In response, Hong Kong and Taiwanese netizens were quick to label him “a two-faced scumbag” and “a deviant traitor”.
“Instead of raising awareness and safeguarding Hong Kong’s security and core values, Cheng Long rides on his political status with mainland China,” Lo Kin-hei, vice-chairman of Hong Kong’s Democratic Party, told VICE News.
“He may have been well-liked and respected as an actor in the 1980s and 1990s but things have changed. There is a lot of hatred for him in Hong Kong now and he is no longer in any position to accurately represent our city and its people.”
Chan was also the subject of a political art campaign by popular Chinese-Australian artist Badiucao.
“When you stand with the Chinese government, you stand with violence, censorship, concentration camps and ethnic cleansing,” the political cartoonist told VICE News.
“Jackie Chan is one of Hong Kong’s biggest names. He has a social responsibility to speak out about what’s happening in his home city but instead, he defends Beijing-backed violence and police brutality. Cheng Long may be an idol to many Chinese people but he is misusing his fame and influence by allying with the Communist Party to betray not only Hong Kong but himself.”
The artist added: “Democracy helps artists by giving us the freedom to create work. Jackie Chan is an enemy of democracy.”
The mainland Chinese market is a lucrative one that wields power and influence over Hollywood.
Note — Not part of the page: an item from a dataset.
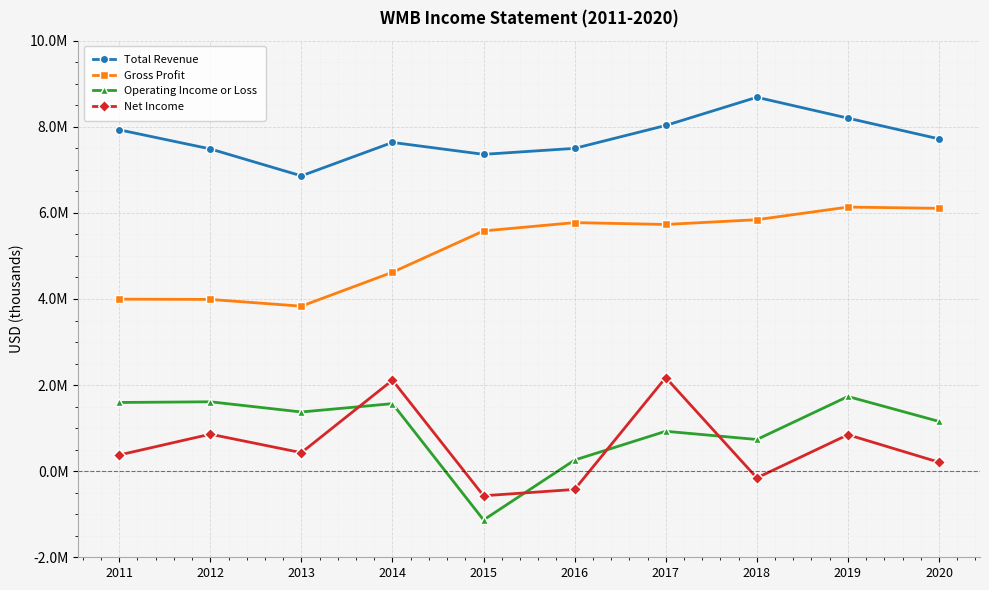

Which category has the lowest value in the Operating Income or Loss series?

2015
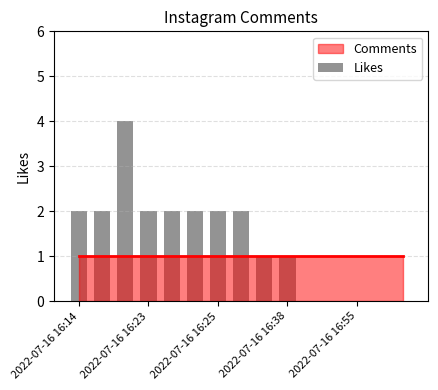

What is the sum of all values?

20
To anger China would mean paying the price with one’s career, John Lee, a senior fellow at the Hudson Institute in Washington, D.C., and an adjunct professor at the U.S. Studies Center in Sydney, Australia previously told VICE News.
“There are potentially serious commercial consequences for celebrities and entertainment executives who make sensitive comments that are deemed as being critical of China and the Communist Party,” Lee said.
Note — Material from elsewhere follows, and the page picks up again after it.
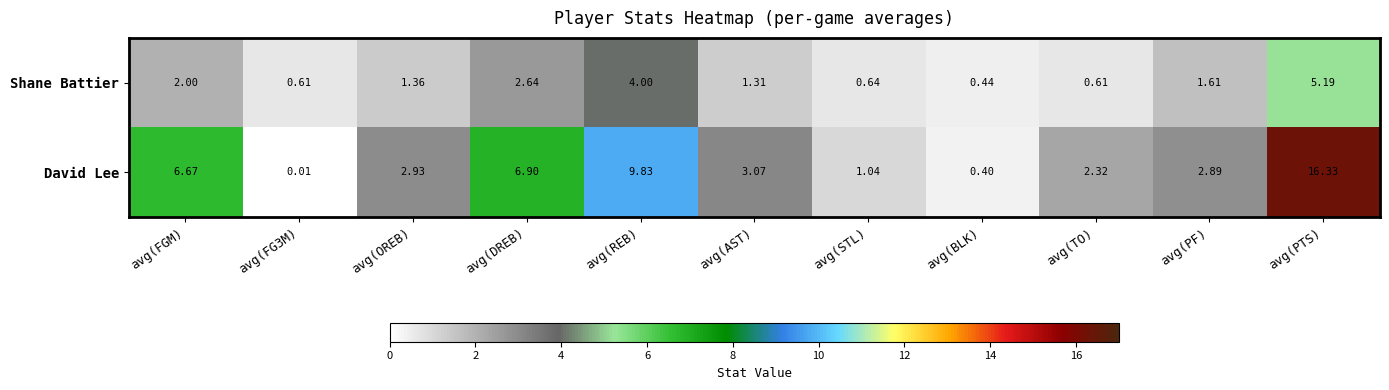

How many series are shown in this chart?

2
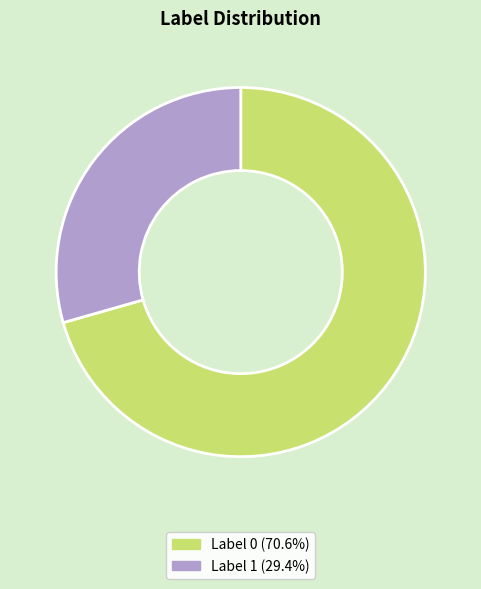

Rank the categories by value from highest to lowest.

Label 0, Label 1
“China’s box office revenue is valued at almost $10 billion, which makes it the second-largest in the world after the United States and there are estimates that this figure will even double,” he added. “Mainland Chinese audiences are also a highly influential market that the U.S. and other regional film industries are all seeking to expand into.”
The turbulent anti-government protests that have roiled Hong Kong for years have also split its entertainment industry.
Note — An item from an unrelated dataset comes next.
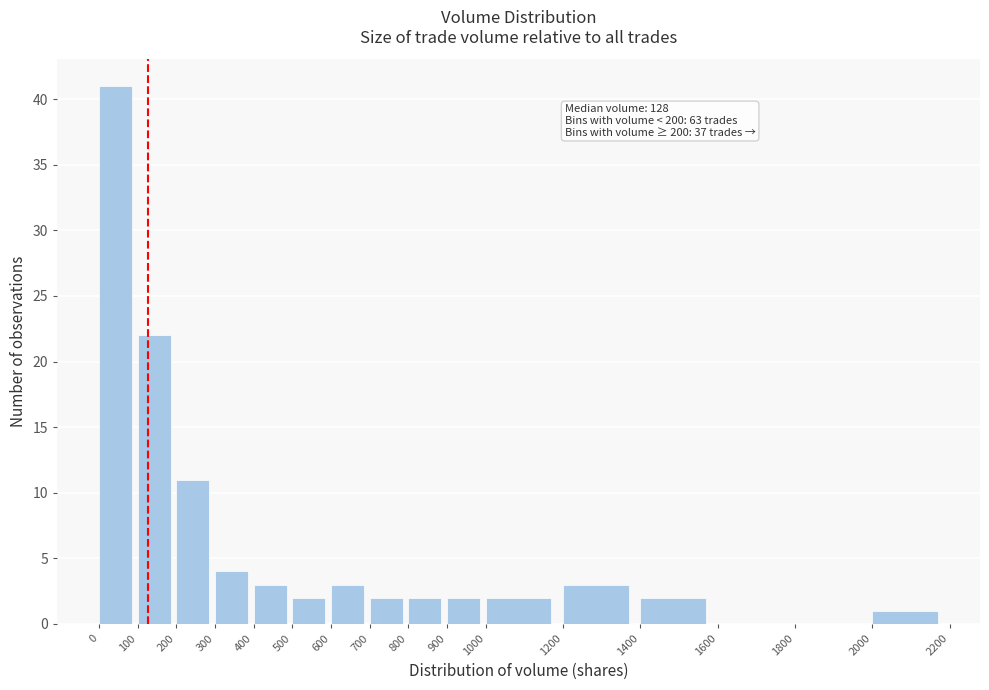

Which range on the x-axis has the tallest bar?

0 to 100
Celebrity figures like Chan and Ip Man star Donnie Yen, who is featured in the upcoming Disney live-action reboot of Mulan, are rewarded for loyalty in promoting China and the Communist Party. But fellow veteran Hong Kong stars like actor Chow Yun-fat and Cantopop singer Denise Ho, who have thrown their support behind the Hong Kong pro-democracy movement, have paid the price with their careers.
“There is a sense of betrayal and hypocrisy, given that Jackie was born in Hong Kong and presumably enjoyed the freedoms that the territory offered,” Lee told VICE News.
“This benefitted his career greatly,” Lee added. “But today he articulates the same propaganda messages as the Chinese government on highly sensitive and political issues, emphasizing the importance of patriotism and stability rather than freedom and democracy.”
Representatives for Chan did not immediately respond to VICE News for this story.